Exercise objective >> Where a line of the records contains the word "Котлеты", show that line.

Excerpted records >>
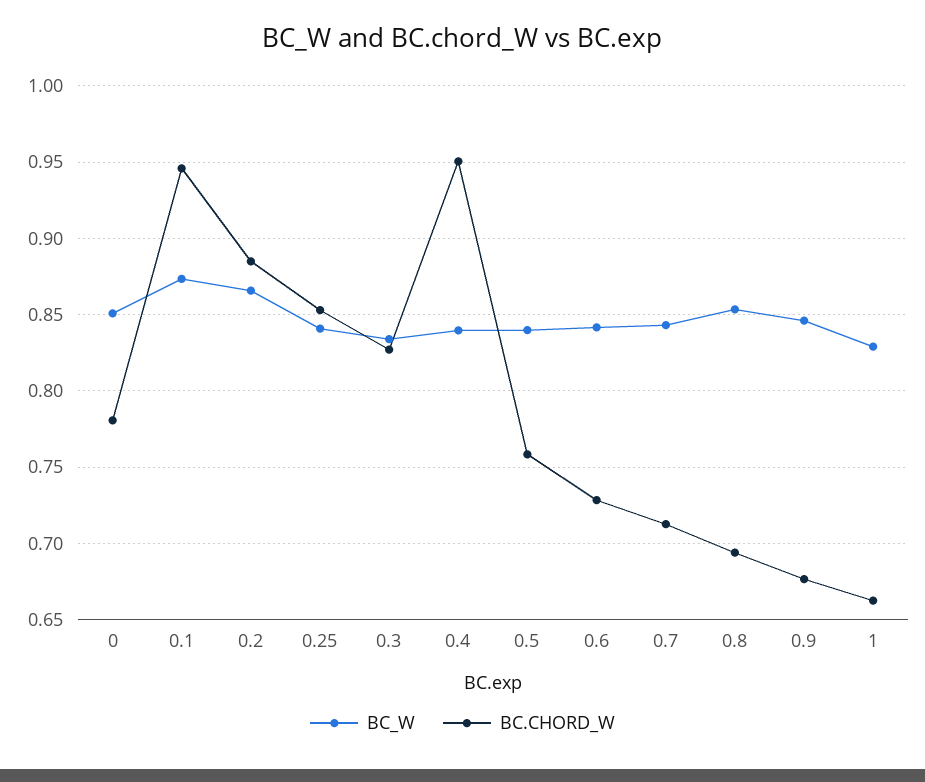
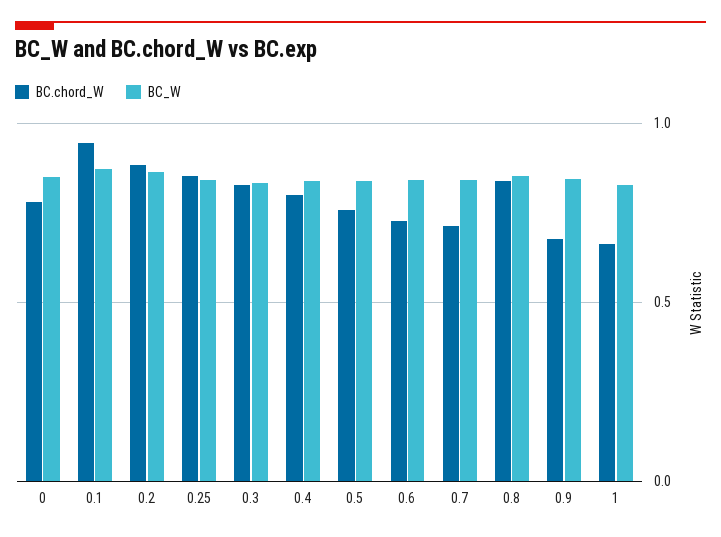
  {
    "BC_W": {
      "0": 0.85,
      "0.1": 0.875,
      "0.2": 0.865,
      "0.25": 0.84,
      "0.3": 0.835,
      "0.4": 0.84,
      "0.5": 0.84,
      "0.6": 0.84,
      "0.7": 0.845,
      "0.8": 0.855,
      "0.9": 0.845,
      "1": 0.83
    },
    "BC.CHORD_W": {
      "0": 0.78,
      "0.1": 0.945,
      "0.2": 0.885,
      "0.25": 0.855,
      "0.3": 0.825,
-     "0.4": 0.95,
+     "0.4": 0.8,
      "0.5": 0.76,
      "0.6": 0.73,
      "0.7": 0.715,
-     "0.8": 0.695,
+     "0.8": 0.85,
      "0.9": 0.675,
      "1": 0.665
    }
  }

...

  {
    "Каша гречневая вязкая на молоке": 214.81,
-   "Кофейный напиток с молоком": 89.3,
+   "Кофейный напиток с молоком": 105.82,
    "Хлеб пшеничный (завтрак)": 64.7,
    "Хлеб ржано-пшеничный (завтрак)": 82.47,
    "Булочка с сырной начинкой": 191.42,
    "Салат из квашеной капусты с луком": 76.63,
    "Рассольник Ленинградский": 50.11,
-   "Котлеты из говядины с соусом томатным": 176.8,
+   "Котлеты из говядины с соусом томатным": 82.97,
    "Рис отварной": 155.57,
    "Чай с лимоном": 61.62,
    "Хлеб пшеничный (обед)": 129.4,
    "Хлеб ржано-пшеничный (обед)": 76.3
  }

Reply >>
-   "Котлеты из говядины с соусом томатным": 176.8,
+   "Котлеты из говядины с соусом томатным": 82.97,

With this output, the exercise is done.